Ride was born into the two revolutions that directly affected her life: women’s equality and gay equality.  She took up one of those revolutions, and rejected the other.

Her life’s work was to make sure girls who were interested in science would not feel the pressure she faced to repress that inner drive.  She was instrumental in helping to change that, and the world is better for her accomplishments.

But the gay rights revolution was not her thing.  Even those of us who pay close attention had no idea she was a lesbian, much less a woman who had maintained a 27 year relationship with another woman.

No one has an obligation to be politically active.  Vito Russo, in the new HBO documentary about his very politically active life, articulates the point well:

This is a good question: What makes people political in their lives?  The world is full of injustice.  Some people it bothers, some people it doesn’t. Me, it bothers.

The injustice of gay inequality, and particularly the injustice of the closet did not bother Ride.  Or, maybe more accurately, it did not bother her enough to do anything with the public side of her life to try and change it.  She simply accepted the closet, and took advantage of the work that others were doing on that front in order to live in a not-very-public-but-not-entirely-private lesbian relationship.
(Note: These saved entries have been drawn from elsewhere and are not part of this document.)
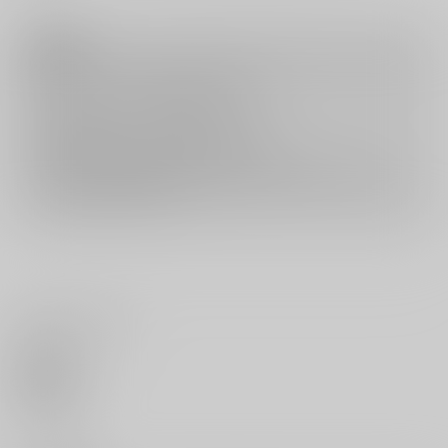
注意事項
キャンセルについては
こちら
をご覧下さい。
返品については
こちら
をご覧下さい。
おまとめ配送については
こちら
をご覧下さい。
再販投票については
こちら
をご覧下さい。
イベント応募券付商品などをご購入の際は毎度便をご利用ください。
詳細は
こちら
をご覧ください。
いいね・レビュー
0
いいね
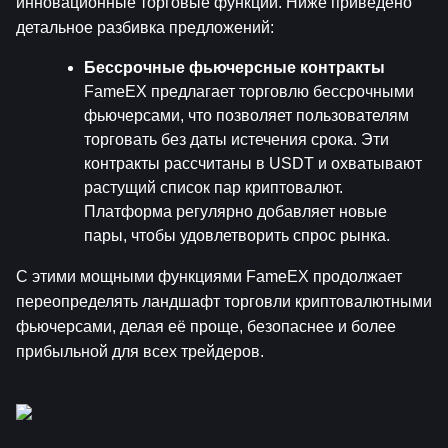
инновационные торговые функции. Ниже приведено 
детальное разбивка предложений:
Бессрочные фьючерсные контракты
FameEX предлагает торговлю бессрочными 
фьючерсами, что позволяет пользователям 
торговать без даты истечения срока. Эти 
контракты рассчитаны в USDT и охватывают 
растущий список пар криптовалют. 
Платформа регулярно добавляет новые 
пары, чтобы удовлетворить спрос рынка.
С этими мощными функциями FameEX продолжает 
переопределять ландшафт торговли криптовалютными 
фьючерсами, делая её проще, безопаснее и более 
прибыльной для всех трейдеров.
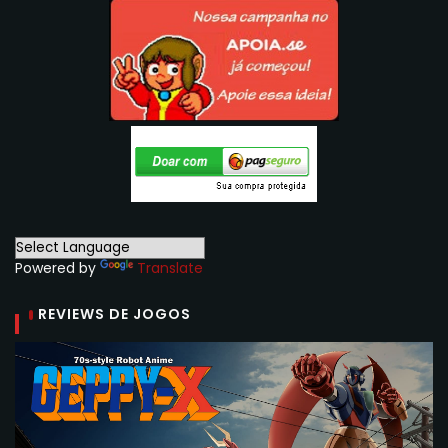
Powered by
Translate
REVIEWS DE JOGOS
She shares this approach to the gay rights revolution with Mary Cheney.  They are among the free-riders of this struggle, letting others do the fighting.

The psychological damage that cultural homophobia did to those of Ride’s generation cannot be underestimated, and maybe her passivity can be forgiven or excused or pitied.  In the world she grew up in, that brand of privacy was often the only natural protective device that those who lacked Russo’s political spirit and intolerance of injustice had.

But it’s time to retire privacy as the Get Out Of Politics Free Card.  Fear can still justify the closet in many places and circumstances.  So can personal economic strategy, I suppose.  But not privacy.  That cramped isolationism is exactly the thing we are fighting.  It’s a form of self-indulgence at best, and more often it’s just shame.  We should draw a distinction between external forces that make coming out problematic, and internal ones that are corrosive remnants of an older view of homosexuality.

Even heterosexuals are lining up to support our equality today.  Ted Olson and David Boies, Lady Gaga and Brad Pitt, Ben Cohen and Scott Fujita are on the front lines of our battle.  The bar should be extremely high for any of us to remain aloof from our own fight for our own self-worth.  Every homosexual does not need to be out in the streets if they are not politically inclined.  But that’s not a matter of privacy, it’s a matter of preference.  It should go by its right name.